A home in California has different insurance needs than a home in Nebraska, and Kin Insurance believes data and technology can determine the best way to insure homes where insurance is harder to get.

It’s been a few years since we caught up with the Chicago-based direct-to-consumer home insurance company after it raised $4 million, but CEO Sean Harper told TechCrunch that among the $110 billion home insurance market, half of the homes are in regions exposed to extreme weather and fires.

“There is a lot of demand for insurance because people are increasingly moving to those places,” he added. “There are some places in the U.S. where you shouldn’t live, like on a barrier island or in historic flood planes. However, if you choose to live there, insurance is expensive. Using a special sauce of the technology, we are good at understanding that a county is big, and you shouldn’t be painting every home with the same brush.”

Harper, who co-founded the company with Lucas Ward, Jason Heidkamp and Sebastian Villarreal, explained that legacy insurance companies don’t have the data needed to determine which homes are risky and which ones are not, so they often end up making a leap at pricing, resulting in higher underwriting.

Instead, by using data to accurately price the risk, Kin Insurance may not always be the lowest price, but on average, ends up being cheaper because the company is better at segmenting the risk and using technology to take some of the costs out of it, like agents. He estimates selling insurance through agents costs 20% of the total premium on an ongoing basis.

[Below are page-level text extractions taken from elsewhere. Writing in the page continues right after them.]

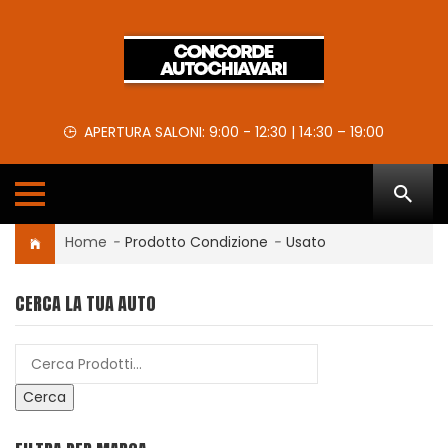
APERTURA SALONI: 9:00 - 12:30 | 14:30 – 19:00
Home
-
Prodotto Condizione
-
Usato
CERCA LA TUA AUTO
Cerca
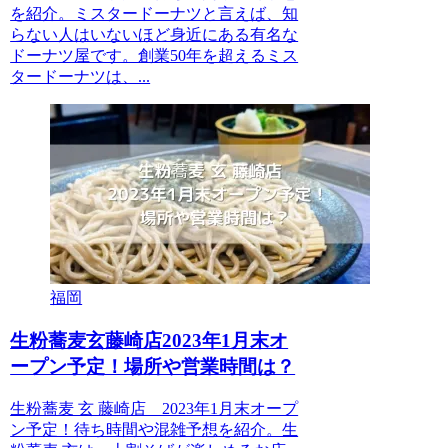
を紹介。ミスタードーナツと言えば、知
らない人はいないほど身近にある有名な
ドーナツ屋です。創業50年を超えるミス
タードーナツは、...
福岡
生粉蕎麦玄藤崎店2023年1月末オ
ープン予定！場所や営業時間は？
生粉蕎麦 玄 藤崎店 2023年1月末オープ
ン予定！待ち時間や混雑予想を紹介。生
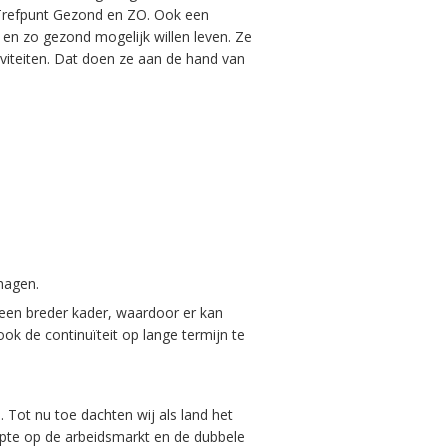
 Trefpunt Gezond en ZO. Ook een
g en zo gezond mogelijk willen leven. Ze
viteiten. Dat doen ze aan de hand van
hagen.
 een breder kader, waardoor er kan
k de continuïteit op lange termijn te
 Tot nu toe dachten wij als land het
rapte op de arbeidsmarkt en de dubbele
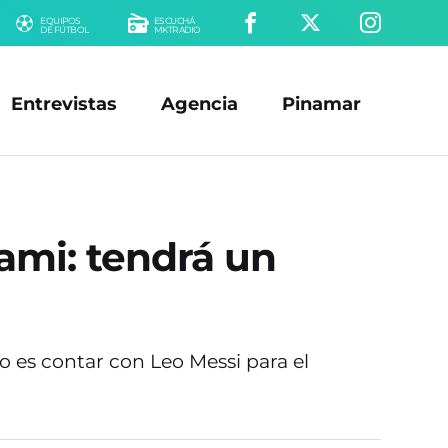
EQUIPOS
ESCUCHÁ
DE FÚTBOL
MKTRADIO
Entrevistas
Agencia
Pinamar
iami: tendrá un
vo es contar con Leo Messi para el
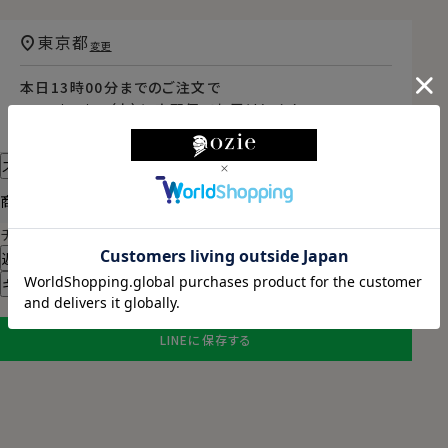
東京都
変更
本日
13時00分
までのご注文で
2026/08/11（火）
に
宅配便
でお届けします。
（※裄丈加工・刺繍がある場合は除く）
スタイル・サイズについて詳しく見る
商品についてのお問い合わせ
チャットでお問い合わせ
返品・交換について
ギフトラッピングについて
LINEに保存する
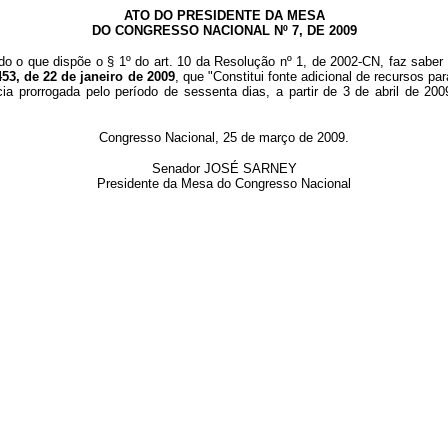
ATO DO PRESIDENTE DA MESA
DO CONGRESSO NACIONAL Nº 7, DE 2009
do o que dispõe o § 1º do art. 10 da Resolução nº 1, de 2002-CN, faz saber
53, de 22 de janeiro de 2009
, que "
Constitui
fonte adicional de recursos pa
ncia prorrogada pelo período de sessenta dias, a partir de 3 de abril de 
Congresso Nacional, 25 de março de 2009.
Senador JOSÉ SARNEY
Presidente da Mesa do Congresso Nacional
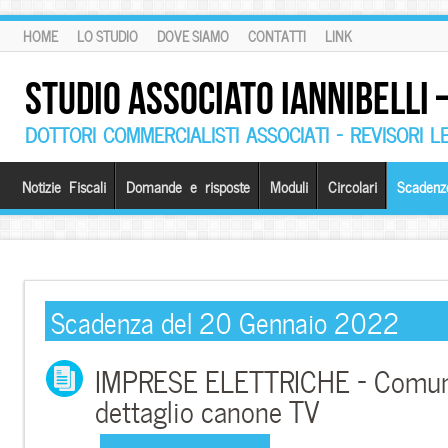
HOME
LO STUDIO
DOVE SIAMO
CONTATTI
LINK
STUDIO ASSOCIATO IANNIBELLI
DOTTORI COMMERCIALISTI ASSOCIATI – REVISORI L
Notizie Fiscali
Domande e risposte
Moduli
Circolari
Scadenz
Scadenza del 20 Gennaio 2022
IMPRESE ELETTRICHE – Comuni
dettaglio canone TV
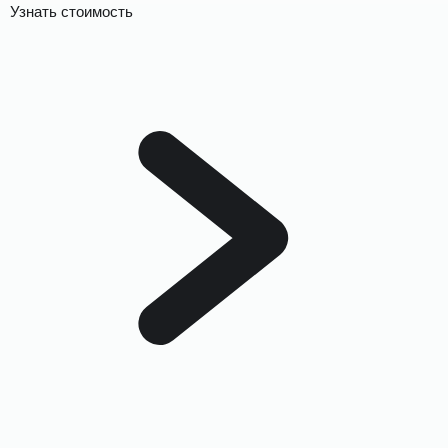
Узнать стоимость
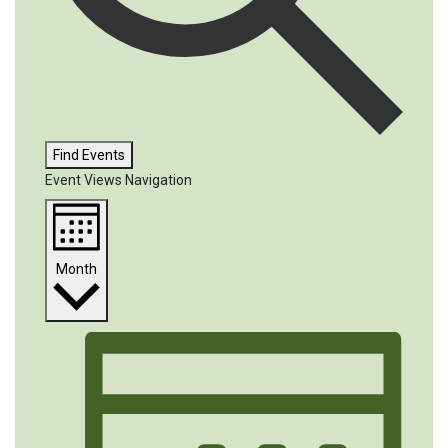
Find Events
Event Views Navigation
Month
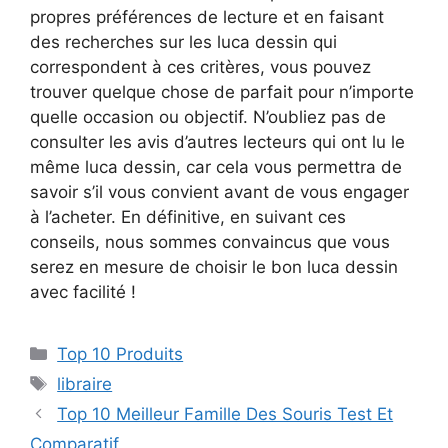
propres préférences de lecture et en faisant
des recherches sur les luca dessin qui
correspondent à ces critères, vous pouvez
trouver quelque chose de parfait pour n’importe
quelle occasion ou objectif. N’oubliez pas de
consulter les avis d’autres lecteurs qui ont lu le
même luca dessin, car cela vous permettra de
savoir s’il vous convient avant de vous engager
à l’acheter. En définitive, en suivant ces
conseils, nous sommes convaincus que vous
serez en mesure de choisir le bon luca dessin
avec facilité !
Top 10 Produits
libraire
Top 10 Meilleur Famille Des Souris Test Et
Comparatif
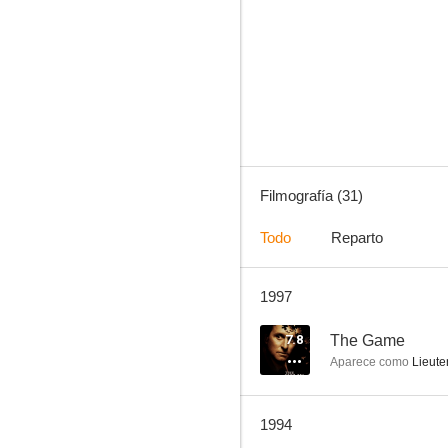
Serpico
8.9
Filmografía (31)
Todo
Reparto
1997
Los servidores del crepúsculo
8.0
7.8
The Game
Aparece como
Lieute
1994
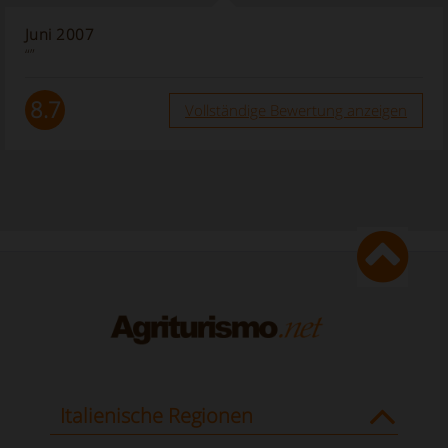
Juni 2007
“”
8.7
Vollständige Bewertung anzeigen
Italienische Regionen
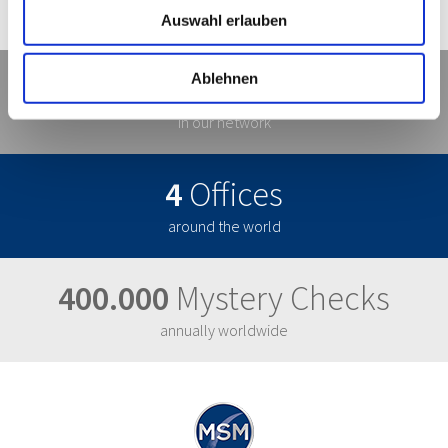
Auswahl erlauben
120
Countries
Ablehnen
in our network
4
Offices
around the world
400.000
Mystery Checks
annually worldwide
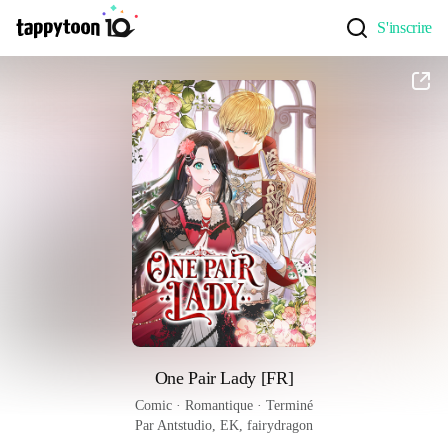
S'inscrire
One Pair Lady [FR]
Comic
 · 
Romantique
 · 
Terminé
Par Antstudio, EK, fairydragon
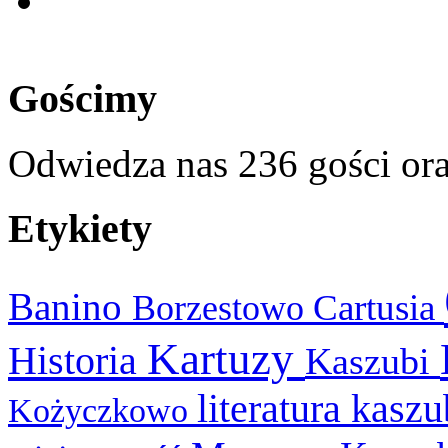
Gościmy
Odwiedza nas 236 gości or
Etykiety
Banino
Cartusia
Borzestowo
Kartuzy
Historia
Kaszubi
literatura kasz
Kożyczkowo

Harper also says it made sense 50 years ago to have local agents, but technology is so that insurance companies can not go directly to the consumer and still offer similar customer service via email, text, chat or telephone.

After raising $80 million in Series C funding last April, Kin Insurance was poised to merge with Omnichannel Acquisition Corp., a special purpose acquisition company, to go public. However, in January, the company decided not to move ahead with the deal, Harper said.

“Part of it was that the public market conditions were not great,” he added. “We went all the way through the SEC process, but weren’t seeing the kind of market for tech companies that was there a year ago. There will be a time in the future when the market is good for tech companies again, and Kin will go public.”

As the company was deciding whether to remain private, venture capital firms were lining up in case it didn’t.

Today, the company announced it raised $82 million of a Series D round that Harper expects will officially close at $100 million. QED Investors led the round and was joined by existing investors Commerce Ventures, Flourish Ventures, Hudson Structured Capital Management Ltd. (HSCM Bermuda), Alpha Edison, Allegis NL Capital, Avanta Ventures and August Capital, and new investors Geodesic Capital and PROOF.VC. Previously, the company raised $133 million in equity funding and $50 million in debt, Harper confirmed.

Kin Insurance is among its insurtech peers experiencing rapid growth, and in its case, closed 2021 with $105 million in premiums, up from $25 million in 2020, and with it, attracting new capital. Harper expects that growth trajectory to continue this year with the company on a path to close on more than $250 million in premiums in 2022.

In addition to growing its premiums over the past year, the company grew its employee headcount to 450 from 250 at the beginning of 2021.

The company is already operating in Florida, Louisiana and California, which Harper says is an almost $25 billion insurance market with just those three states, and the new funding will enable the company to move into half a dozen more states this year. Kin Insurance will also focus on investment in marketing, data science and technology.

“More data about claims makes underwriting pricing more accurate,” Harper added. “That is the big difference in how we do our underwriting versus the legacy companies, and we want to make that gap wider.”